Thank you to NetGalley and Jennifer Lyle for a free ecopy in exchange for my honest review.
One day, at Shur’s school, giant butterflies begin congregating. Soon, she and her friends realize the creatures are carnivorous and infectious. The whole world goes into lockdown, finally knowing in survival mode what it’s like to live in Shur’s daily anxiety, yet it’s up to Shur to keep those she loves most alive.
The premise of Swarm is simultaneously unnervingly exhilarating and darkly cozy, a familiar apocalypse with an interesting and enticing spin.

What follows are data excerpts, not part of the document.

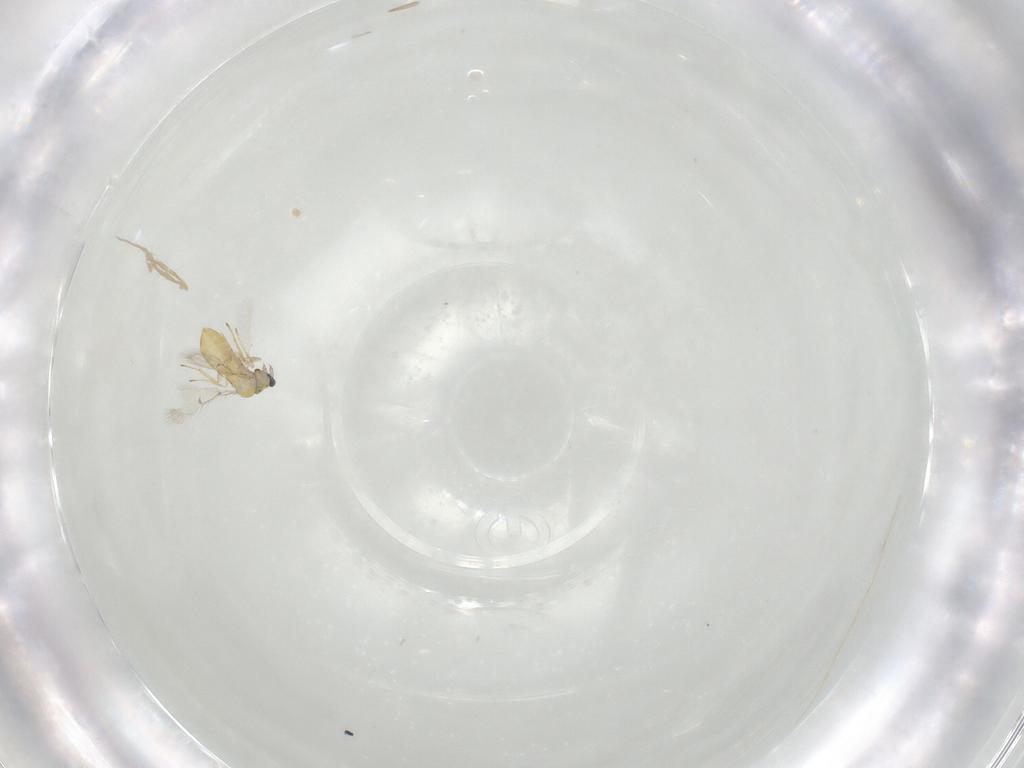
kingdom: Animalia
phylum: Arthropoda
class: Insecta
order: Hymenoptera
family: Trichogrammatidae
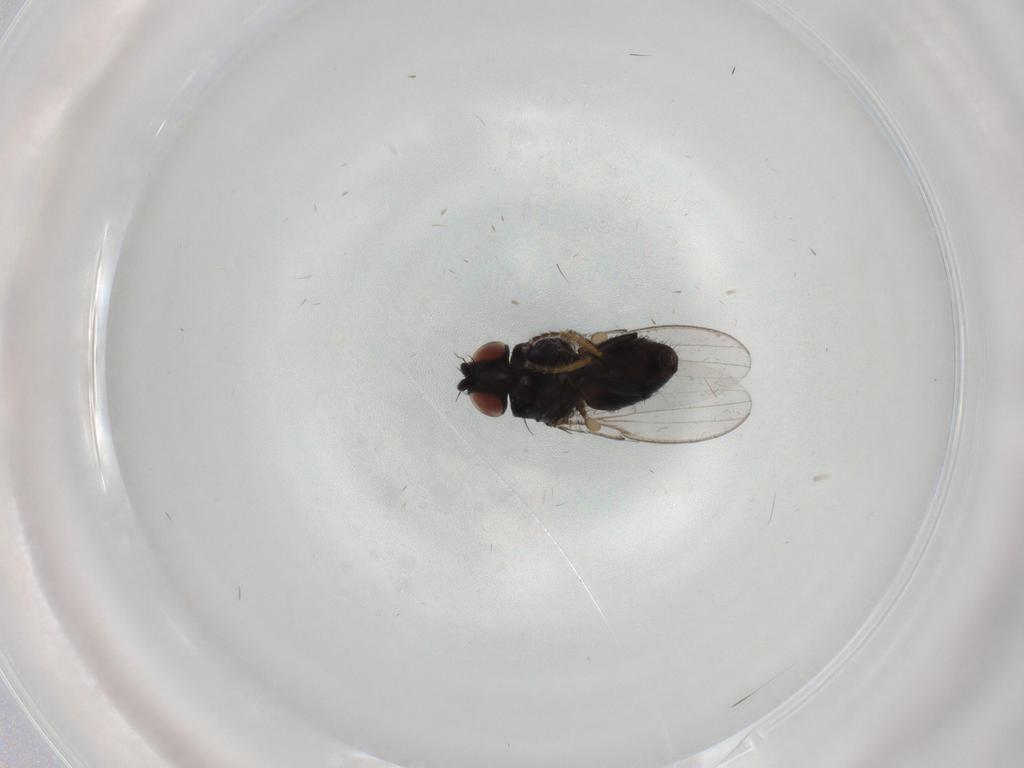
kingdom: Animalia
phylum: Arthropoda
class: Insecta
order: Diptera
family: Milichiidae
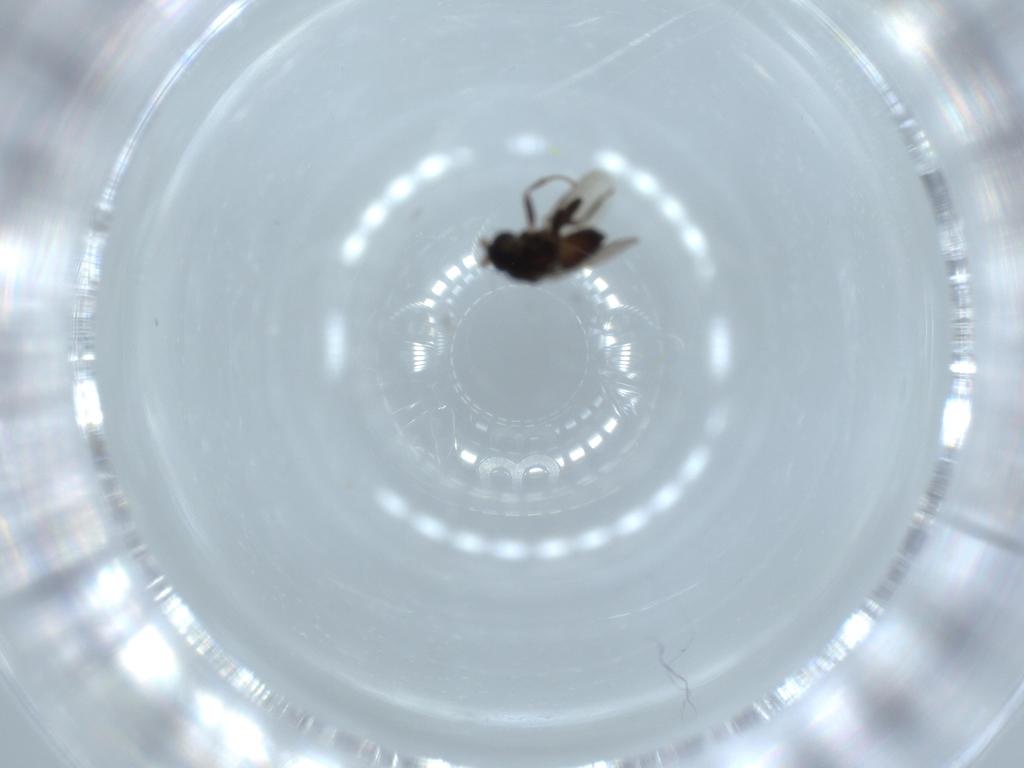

Shur is such a powerful, well-rounded character who has the most heart-warming, strong relationships with equally unique and loveable people. (I am particularly fond of her bond with her twin brother.) And the apocalypse’s trademark gruesome scenes do the gore, rot, and disease so well.
While undeniably suspenseful and eerie, the pace is rather easygoing with higher danger scenes posted at intervals, most of which connect somehow to future points but do not necessarily throw the plot forward. At moments, this pattern could get somewhat slow. The finale is definitely one of the higher-octane scenes, fun to read, but again feels like an individual occurrence, a final yet separate adventure before an environmentally induced resolution, rather than the culmination of the rest of the pages driven by the characters actions. Because of this—depending on the perspective and preference—it could be seen as mildly anticlimactic. (But again, absolutely exciting.)
I was not a great fan of some of the crass or suggestive adult humor sprinkled throughout, but thankfully it was sparse.
Nonetheless, it is truly a fun experience, a comforting—and at moments chilling—dive into an apocalyptic disaster with struggles and relationships that truly have my heart.